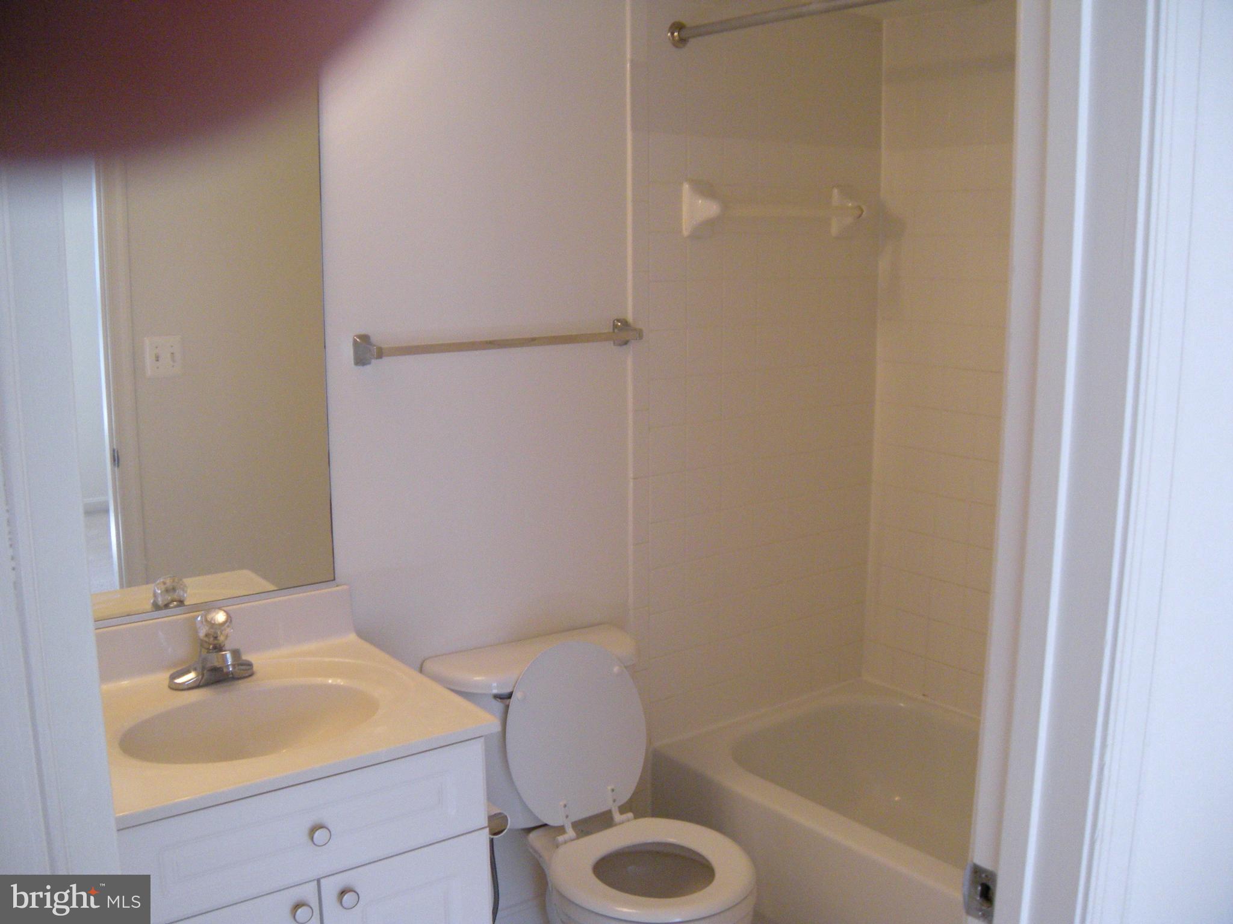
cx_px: 616
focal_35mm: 35
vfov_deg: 40.7
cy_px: 462
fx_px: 1247
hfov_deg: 52.6
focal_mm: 5.9
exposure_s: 1/54.2
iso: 229
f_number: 3.8
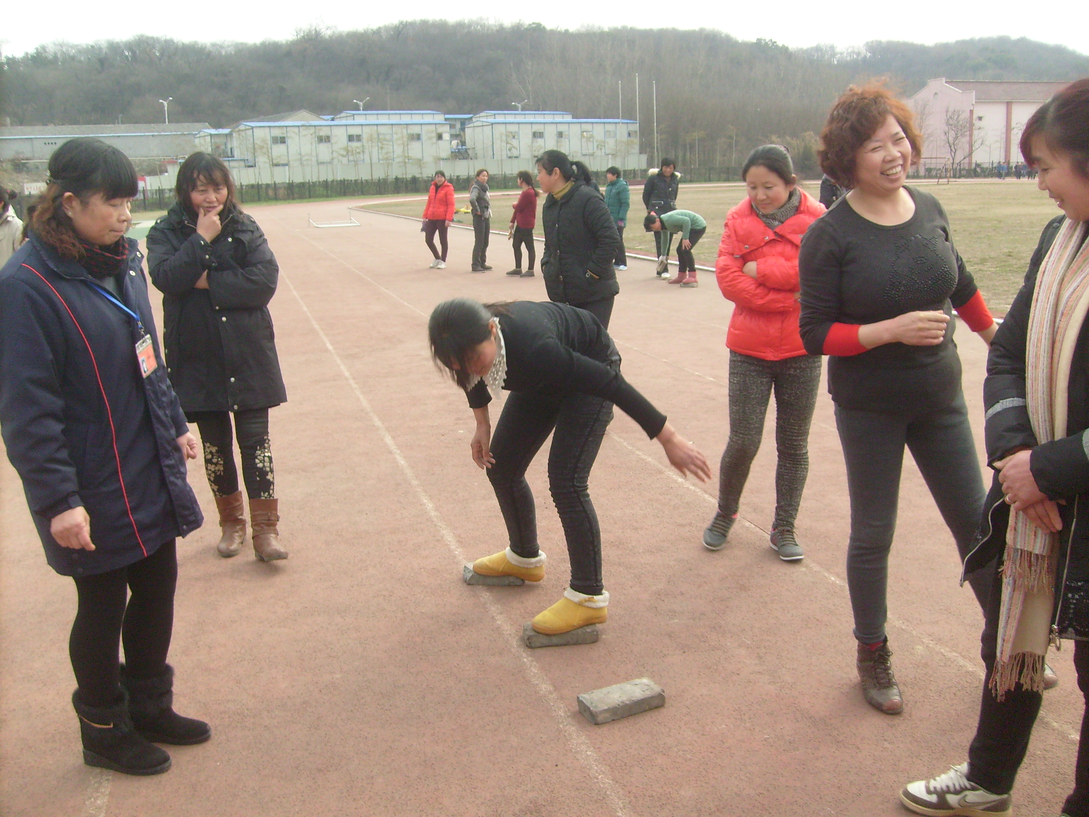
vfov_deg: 40.7
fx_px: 1101
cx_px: 544
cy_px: 408
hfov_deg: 52.6
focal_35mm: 35
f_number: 7.1
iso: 80
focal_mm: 5.8
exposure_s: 1/125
________________
## Exercise brief
Leave out every picture and transcribe the remaining entries exactly.

## Exercise solution
cx_px: 616
focal_35mm: 35
vfov_deg: 40.7
cy_px: 462
fx_px: 1247
hfov_deg: 52.6
focal_mm: 5.9
exposure_s: 1/54.2
iso: 229
f_number: 3.8
vfov_deg: 40.7
fx_px: 1101
cx_px: 544
cy_px: 408
hfov_deg: 52.6
focal_35mm: 35
f_number: 7.1
iso: 80
focal_mm: 5.8
exposure_s: 1/125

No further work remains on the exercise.